Federal smart card policies could extend the trust model to the 50 states. Today, states require various kinds of documentation to prove identity, and they don't all put the same data on their ID cards. There is limited ability to read one state's card in another state. Adopting federal standards could change that, requiring that states include either a base of personal information on ID cards or demand the same documentation from applicants to obtain a card. The intelligence law requires that the federal government work with states to set those policies for driver's licenses. But federal ID cards could serve as "a very important benchmark" in that effort, says David Temoshok, director of identity policy and management for the General Services Administration's Office of Government-wide Policy, which led to the creation of the federal ID card policies. "We would encourage [the states'] adoption of what we've done." Vanderhoof says Temoshok's committee has "created a blueprint for how states can employ a statewide ID card."
So, if all state ID cards contained the same data, and if they could all be read in the same way, then doesn't that create a national ID system?

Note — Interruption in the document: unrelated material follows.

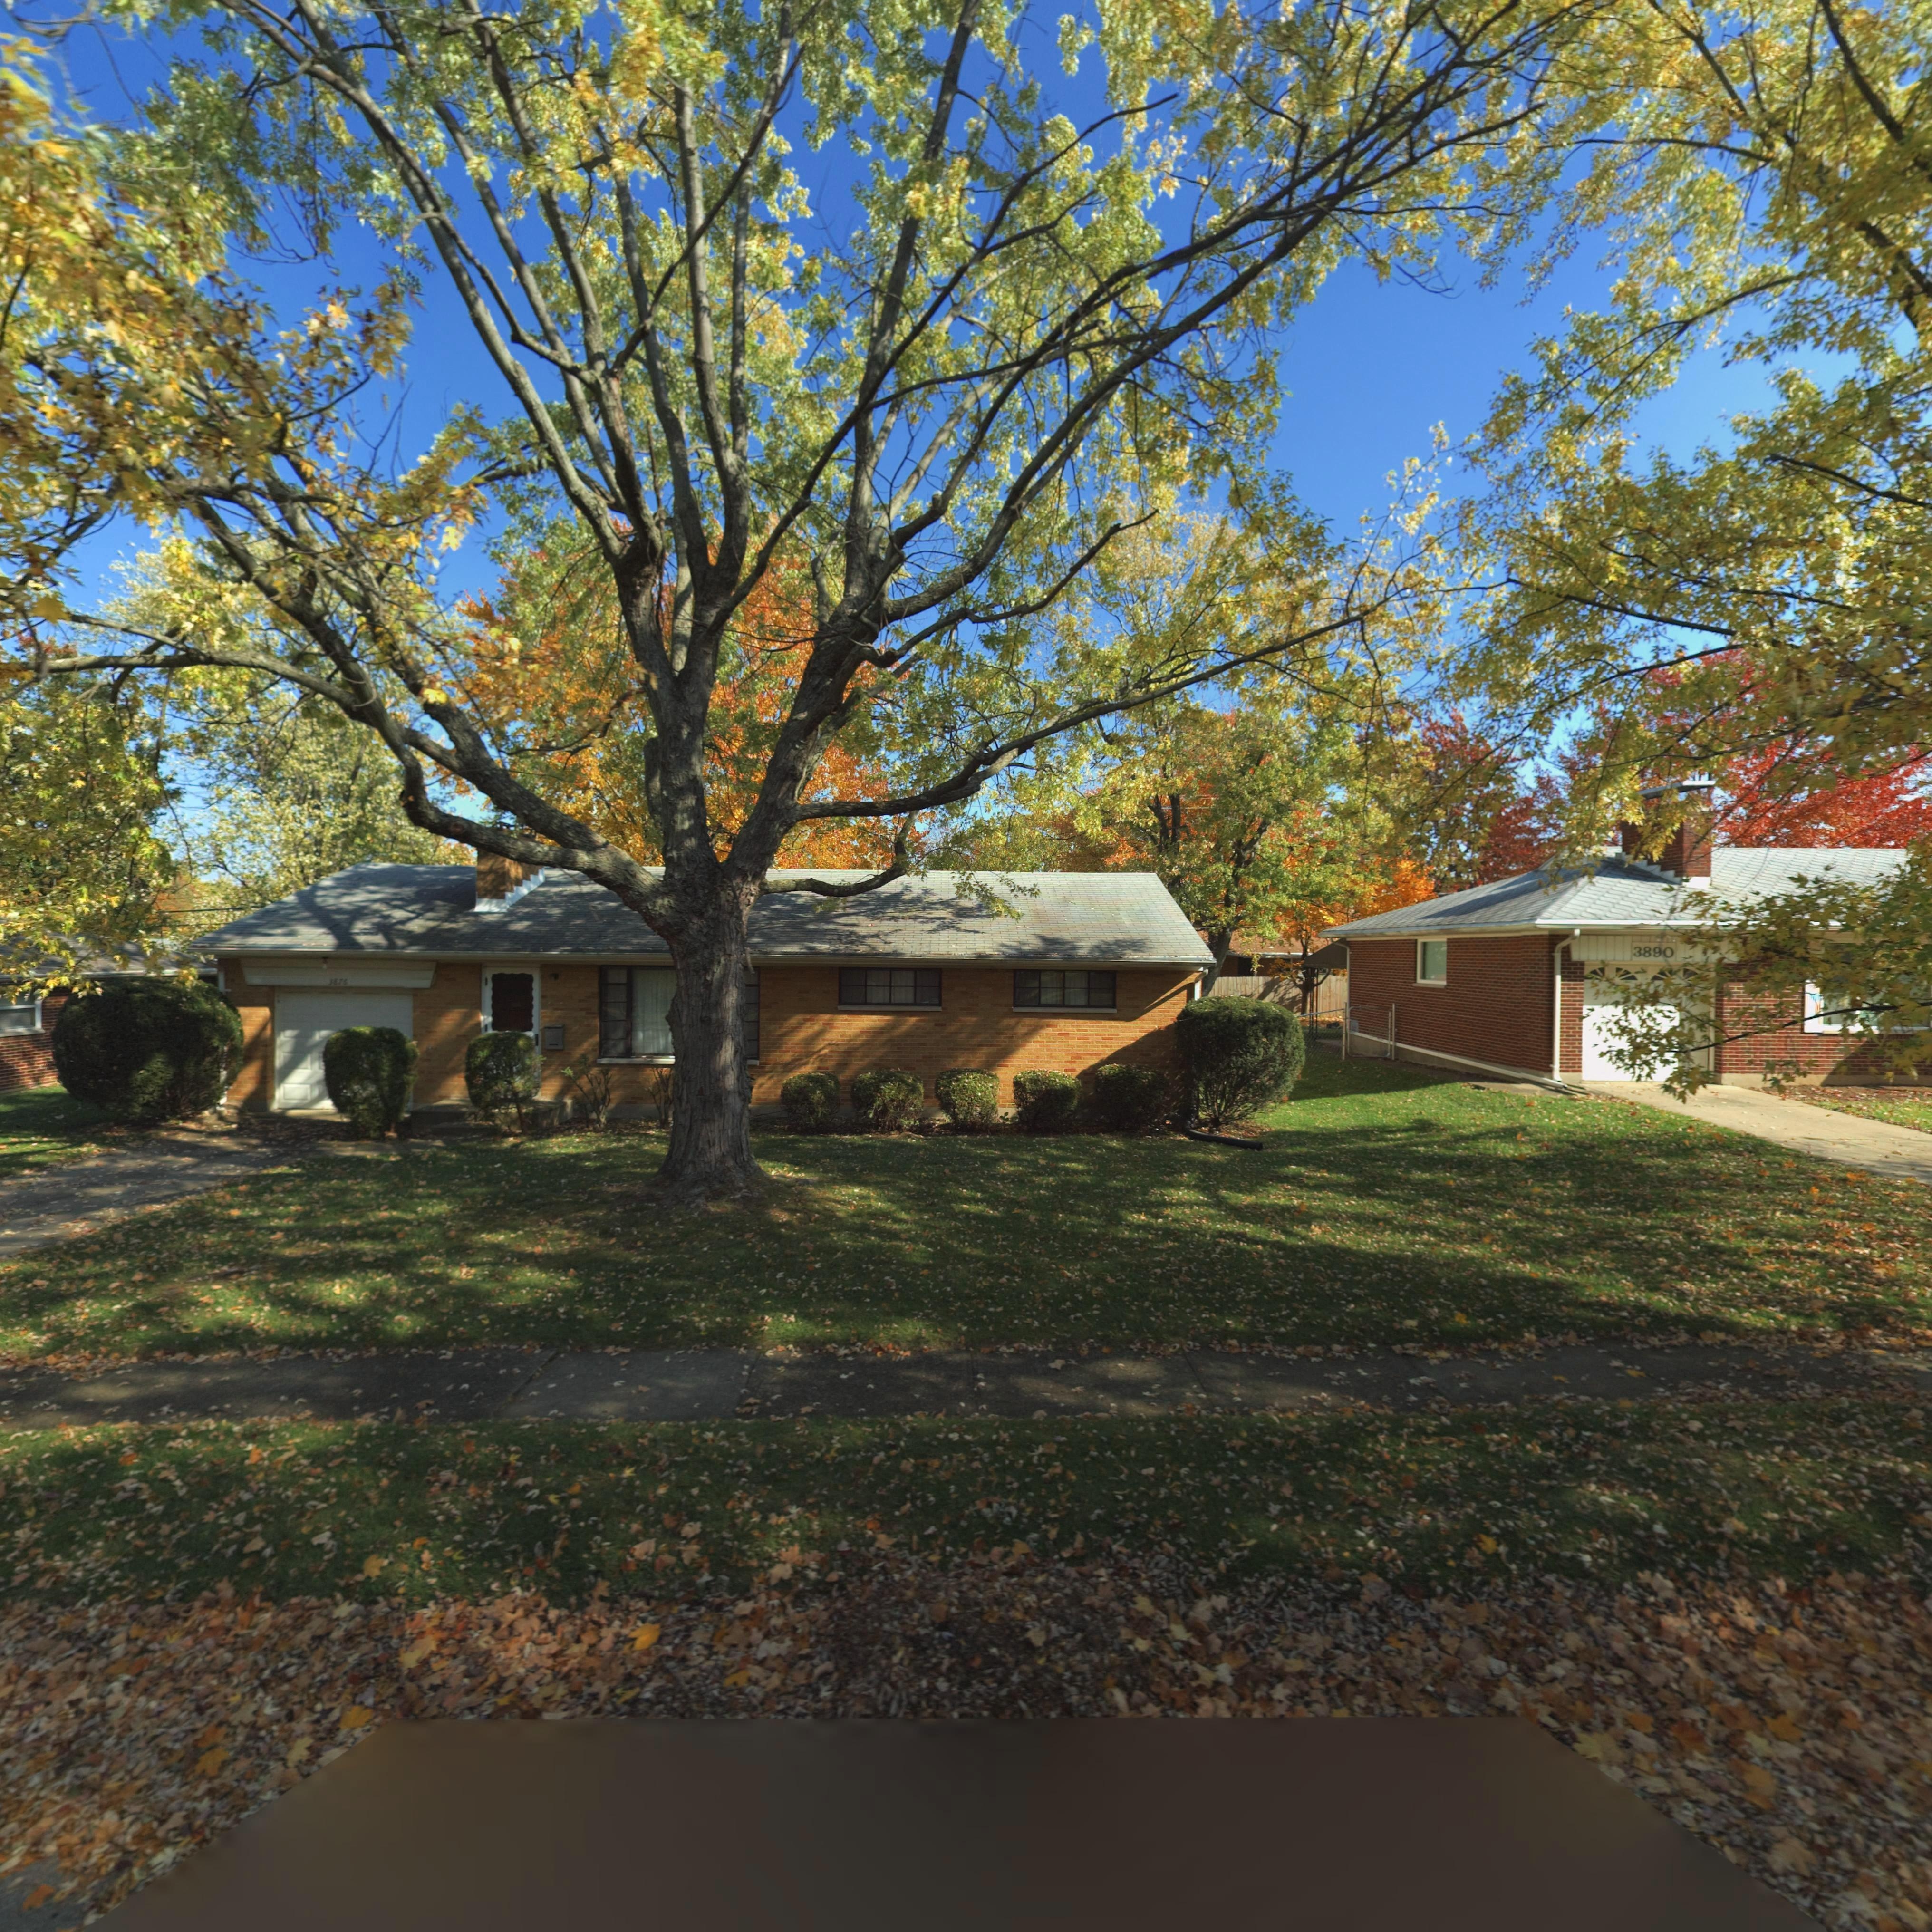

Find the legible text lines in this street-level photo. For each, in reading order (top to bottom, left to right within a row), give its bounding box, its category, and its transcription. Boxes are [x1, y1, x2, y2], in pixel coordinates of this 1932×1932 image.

The Coalition for a Secure Driver's License, which produced the TV ad, says critics of ID standards "absurdly assert" that federal involvement is a precursor to government surveillance. "We're not asking for a national ID card," says Amanda Bowman, the coalition's president. "We want to be able to authenticate the identity of the card-holder," and ensure that states are "all playing off the same songbook."
But the key to a stronger state system is interoperability. After all, if one state can't verify another's card, then the system is no more secure than it is now. So, if all states issued interoperable cards, they arguably would create a national ID system, albeit decentralized. Federal standards for state driver's licenses would create a "national ID standard," Bowman says. But questions remain about how much access the federal government would have to state driver's license data, and to what degree states would be required to share information with each other. That also raises concerns about ensuring that states don't use one another's data inappropriately.
The ID debate also begs the question of whether common and interoperable cards can prevent terrorism. After all, some of the 9/11 terrorists legally obtained driver's licenses, as the coalition notes in its ad. Standardizing cards is "not a silver bullet," says Mark Krikorian, executive director of the Center for Immigration Studies in Washington. But the cards could deter would-be criminals, he argues. Standardization would make it harder to obtain a driver's license or other state-issued form of ID and that might keep people who fear they're wanted by the authorities from trying to get one. "The first objective of security is to screen out the stupid bad guys and shrink the universe of bad guys who can get through the system," Krikorian says.
Bowman concedes that even the toughest and most well-enforced ID system remains vulnerable to anyone clever and persistent enough to foil it, and that the ID itself can't prevent someone from committing a crime. "I started looking at this from a point of view of homeland security," Bowman says. But she has become more realistic about the power of ID cards. "My bottom line is, this does significantly mitigate the risk, significantly make it harder" to obtain an ID, she says of stricter laws. "But if someone is bound and determined to do harm," she says, "you could never protect yourself."